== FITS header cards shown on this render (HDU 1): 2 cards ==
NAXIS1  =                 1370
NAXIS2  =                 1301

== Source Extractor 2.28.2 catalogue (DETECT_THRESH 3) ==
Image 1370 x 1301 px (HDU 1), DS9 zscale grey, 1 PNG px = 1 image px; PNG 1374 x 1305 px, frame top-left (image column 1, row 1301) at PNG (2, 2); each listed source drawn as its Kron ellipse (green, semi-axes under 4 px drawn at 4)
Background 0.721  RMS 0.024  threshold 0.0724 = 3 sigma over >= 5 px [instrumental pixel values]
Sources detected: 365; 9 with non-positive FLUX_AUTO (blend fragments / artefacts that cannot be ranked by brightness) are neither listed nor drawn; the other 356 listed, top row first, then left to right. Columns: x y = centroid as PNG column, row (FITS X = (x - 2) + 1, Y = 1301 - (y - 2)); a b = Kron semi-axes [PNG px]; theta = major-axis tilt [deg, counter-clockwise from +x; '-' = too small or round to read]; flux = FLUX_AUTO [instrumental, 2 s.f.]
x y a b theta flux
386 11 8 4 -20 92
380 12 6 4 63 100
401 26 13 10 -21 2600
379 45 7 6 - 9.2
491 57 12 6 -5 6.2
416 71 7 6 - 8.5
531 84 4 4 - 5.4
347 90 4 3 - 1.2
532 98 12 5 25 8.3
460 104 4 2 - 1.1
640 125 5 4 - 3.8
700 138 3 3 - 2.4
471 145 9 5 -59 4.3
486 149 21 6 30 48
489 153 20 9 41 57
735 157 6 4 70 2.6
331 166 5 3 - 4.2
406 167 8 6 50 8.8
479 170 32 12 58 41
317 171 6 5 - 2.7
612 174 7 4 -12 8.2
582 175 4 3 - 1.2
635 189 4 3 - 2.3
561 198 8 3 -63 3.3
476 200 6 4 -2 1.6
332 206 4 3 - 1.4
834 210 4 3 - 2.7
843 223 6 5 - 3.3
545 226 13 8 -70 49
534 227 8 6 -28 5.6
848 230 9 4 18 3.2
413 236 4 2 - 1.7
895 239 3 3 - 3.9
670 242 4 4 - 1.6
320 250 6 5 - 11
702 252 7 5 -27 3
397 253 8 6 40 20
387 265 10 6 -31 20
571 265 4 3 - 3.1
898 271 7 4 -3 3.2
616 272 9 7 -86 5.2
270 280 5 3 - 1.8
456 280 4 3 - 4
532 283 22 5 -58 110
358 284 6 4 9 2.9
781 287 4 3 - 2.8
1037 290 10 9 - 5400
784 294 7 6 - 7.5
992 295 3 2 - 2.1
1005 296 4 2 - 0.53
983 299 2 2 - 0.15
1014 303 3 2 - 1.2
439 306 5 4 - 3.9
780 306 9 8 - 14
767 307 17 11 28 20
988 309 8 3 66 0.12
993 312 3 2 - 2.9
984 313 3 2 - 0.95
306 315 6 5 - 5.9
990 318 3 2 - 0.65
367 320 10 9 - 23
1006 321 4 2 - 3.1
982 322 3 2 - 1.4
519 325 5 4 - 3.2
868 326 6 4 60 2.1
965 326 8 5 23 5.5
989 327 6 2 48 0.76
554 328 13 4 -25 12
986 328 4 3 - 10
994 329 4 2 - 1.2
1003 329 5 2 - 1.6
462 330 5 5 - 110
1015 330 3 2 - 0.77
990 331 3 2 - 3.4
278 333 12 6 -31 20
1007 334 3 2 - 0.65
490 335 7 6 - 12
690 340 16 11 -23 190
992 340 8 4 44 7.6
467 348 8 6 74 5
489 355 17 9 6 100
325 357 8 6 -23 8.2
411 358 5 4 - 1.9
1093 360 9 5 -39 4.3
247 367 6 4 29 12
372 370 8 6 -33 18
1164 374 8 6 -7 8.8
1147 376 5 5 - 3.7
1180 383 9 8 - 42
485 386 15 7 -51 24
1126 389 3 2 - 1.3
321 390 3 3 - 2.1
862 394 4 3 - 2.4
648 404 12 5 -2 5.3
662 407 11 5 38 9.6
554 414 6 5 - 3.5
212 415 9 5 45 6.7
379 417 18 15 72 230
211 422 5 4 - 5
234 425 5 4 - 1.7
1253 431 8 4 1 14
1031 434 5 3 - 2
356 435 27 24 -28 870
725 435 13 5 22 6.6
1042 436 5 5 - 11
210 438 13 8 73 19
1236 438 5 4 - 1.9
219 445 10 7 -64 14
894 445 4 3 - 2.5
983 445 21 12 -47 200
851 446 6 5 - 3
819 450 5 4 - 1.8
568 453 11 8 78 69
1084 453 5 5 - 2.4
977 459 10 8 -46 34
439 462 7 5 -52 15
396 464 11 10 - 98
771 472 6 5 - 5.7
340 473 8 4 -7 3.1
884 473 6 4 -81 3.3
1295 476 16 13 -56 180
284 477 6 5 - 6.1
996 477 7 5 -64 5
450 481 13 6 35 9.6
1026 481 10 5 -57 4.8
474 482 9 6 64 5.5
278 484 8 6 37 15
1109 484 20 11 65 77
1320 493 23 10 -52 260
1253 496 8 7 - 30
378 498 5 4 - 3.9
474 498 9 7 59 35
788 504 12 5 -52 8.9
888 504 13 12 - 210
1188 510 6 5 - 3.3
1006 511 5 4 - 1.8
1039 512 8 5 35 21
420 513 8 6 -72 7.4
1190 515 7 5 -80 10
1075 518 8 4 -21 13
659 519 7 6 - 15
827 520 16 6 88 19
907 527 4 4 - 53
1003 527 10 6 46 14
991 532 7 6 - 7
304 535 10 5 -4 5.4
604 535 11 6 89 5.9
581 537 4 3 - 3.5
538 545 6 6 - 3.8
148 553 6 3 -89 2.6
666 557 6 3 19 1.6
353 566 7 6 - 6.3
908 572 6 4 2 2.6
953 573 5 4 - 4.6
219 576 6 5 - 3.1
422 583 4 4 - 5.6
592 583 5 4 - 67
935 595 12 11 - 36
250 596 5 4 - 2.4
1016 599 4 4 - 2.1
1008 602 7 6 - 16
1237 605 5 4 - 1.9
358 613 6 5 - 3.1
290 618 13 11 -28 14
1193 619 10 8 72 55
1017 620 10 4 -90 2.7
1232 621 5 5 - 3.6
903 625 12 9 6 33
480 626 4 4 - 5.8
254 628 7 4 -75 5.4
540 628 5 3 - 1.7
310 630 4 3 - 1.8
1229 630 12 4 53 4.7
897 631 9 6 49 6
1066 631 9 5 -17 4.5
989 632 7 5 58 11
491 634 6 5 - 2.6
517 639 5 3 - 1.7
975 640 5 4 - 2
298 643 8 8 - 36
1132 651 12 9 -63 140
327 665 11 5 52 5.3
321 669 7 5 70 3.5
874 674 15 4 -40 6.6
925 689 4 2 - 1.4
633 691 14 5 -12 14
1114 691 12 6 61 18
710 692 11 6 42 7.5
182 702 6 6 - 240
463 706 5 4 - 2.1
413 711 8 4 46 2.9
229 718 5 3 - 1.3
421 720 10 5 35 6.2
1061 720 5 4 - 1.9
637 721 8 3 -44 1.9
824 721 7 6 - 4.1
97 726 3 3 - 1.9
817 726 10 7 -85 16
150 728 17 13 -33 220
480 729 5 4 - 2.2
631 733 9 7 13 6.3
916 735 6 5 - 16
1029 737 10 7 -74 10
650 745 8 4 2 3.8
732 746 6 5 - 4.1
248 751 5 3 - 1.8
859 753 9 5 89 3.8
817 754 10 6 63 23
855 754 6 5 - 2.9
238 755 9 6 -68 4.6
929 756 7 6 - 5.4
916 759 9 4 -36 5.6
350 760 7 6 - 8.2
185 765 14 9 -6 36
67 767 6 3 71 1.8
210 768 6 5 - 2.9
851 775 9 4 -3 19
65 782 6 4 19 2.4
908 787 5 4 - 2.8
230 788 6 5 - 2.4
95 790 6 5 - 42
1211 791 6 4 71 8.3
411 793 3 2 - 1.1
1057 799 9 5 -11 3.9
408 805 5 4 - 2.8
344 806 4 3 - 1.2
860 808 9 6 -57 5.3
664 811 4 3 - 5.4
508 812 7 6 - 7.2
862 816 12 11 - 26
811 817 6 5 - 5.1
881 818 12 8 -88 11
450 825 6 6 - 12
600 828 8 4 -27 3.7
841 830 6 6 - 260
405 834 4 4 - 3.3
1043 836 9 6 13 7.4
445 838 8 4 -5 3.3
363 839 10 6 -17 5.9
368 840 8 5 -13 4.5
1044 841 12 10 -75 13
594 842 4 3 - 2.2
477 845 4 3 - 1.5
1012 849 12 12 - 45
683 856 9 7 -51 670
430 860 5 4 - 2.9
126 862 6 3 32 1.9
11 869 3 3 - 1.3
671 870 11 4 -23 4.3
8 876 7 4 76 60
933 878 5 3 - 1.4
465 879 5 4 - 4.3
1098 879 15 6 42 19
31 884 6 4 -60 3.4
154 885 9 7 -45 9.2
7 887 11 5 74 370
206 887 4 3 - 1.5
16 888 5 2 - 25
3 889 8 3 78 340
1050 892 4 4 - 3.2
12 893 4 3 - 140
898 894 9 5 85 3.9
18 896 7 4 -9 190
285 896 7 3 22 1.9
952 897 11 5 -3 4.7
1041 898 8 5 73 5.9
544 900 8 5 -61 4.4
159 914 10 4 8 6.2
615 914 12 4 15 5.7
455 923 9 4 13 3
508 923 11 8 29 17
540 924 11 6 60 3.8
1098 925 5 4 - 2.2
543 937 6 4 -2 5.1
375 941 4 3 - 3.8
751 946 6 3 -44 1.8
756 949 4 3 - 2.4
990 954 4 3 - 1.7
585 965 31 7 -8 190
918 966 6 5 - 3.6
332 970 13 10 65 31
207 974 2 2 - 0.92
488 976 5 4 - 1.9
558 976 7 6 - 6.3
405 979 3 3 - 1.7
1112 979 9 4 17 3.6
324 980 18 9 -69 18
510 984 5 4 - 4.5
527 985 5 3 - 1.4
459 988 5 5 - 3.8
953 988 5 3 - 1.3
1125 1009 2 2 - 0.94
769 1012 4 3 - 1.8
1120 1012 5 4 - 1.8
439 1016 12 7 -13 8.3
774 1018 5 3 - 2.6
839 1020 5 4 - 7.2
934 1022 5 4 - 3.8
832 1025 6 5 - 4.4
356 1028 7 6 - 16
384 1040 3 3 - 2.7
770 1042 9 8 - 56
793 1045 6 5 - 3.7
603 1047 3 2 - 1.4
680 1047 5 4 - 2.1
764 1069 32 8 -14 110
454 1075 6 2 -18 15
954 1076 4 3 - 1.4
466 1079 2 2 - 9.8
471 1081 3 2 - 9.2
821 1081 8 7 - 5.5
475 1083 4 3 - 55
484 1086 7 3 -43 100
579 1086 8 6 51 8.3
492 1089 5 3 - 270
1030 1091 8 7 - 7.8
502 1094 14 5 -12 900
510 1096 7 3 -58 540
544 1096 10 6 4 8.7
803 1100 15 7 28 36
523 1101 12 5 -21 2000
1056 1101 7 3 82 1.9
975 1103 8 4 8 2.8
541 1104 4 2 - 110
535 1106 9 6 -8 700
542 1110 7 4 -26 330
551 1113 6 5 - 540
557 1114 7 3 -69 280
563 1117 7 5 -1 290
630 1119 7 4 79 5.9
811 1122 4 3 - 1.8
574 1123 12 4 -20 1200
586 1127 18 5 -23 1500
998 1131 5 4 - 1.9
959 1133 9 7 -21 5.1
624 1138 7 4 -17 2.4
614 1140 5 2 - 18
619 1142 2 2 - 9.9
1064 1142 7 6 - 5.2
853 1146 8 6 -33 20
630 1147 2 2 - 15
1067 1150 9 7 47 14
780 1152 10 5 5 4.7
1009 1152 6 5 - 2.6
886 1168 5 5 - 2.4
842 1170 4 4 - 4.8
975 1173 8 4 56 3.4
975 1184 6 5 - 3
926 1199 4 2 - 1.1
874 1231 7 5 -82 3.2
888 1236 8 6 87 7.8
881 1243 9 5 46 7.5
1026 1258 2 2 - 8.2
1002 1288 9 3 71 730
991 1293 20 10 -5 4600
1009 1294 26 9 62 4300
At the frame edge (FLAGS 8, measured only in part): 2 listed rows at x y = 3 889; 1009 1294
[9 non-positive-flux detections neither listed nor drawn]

=======

**Direction**
Can you print the stretch above, from the line containing "Source Extractor 2.28.2" through the line containing "[instrumental pixel values]", copying each line unchanged?

**Output**
== Source Extractor 2.28.2 catalogue (DETECT_THRESH 3) ==
Image 1370 x 1301 px (HDU 1), DS9 zscale grey, 1 PNG px = 1 image px; PNG 1374 x 1305 px, frame top-left (image column 1, row 1301) at PNG (2, 2); each listed source drawn as its Kron ellipse (green, semi-axes under 4 px drawn at 4)
Background 0.721  RMS 0.024  threshold 0.0724 = 3 sigma over >= 5 px [instrumental pixel values]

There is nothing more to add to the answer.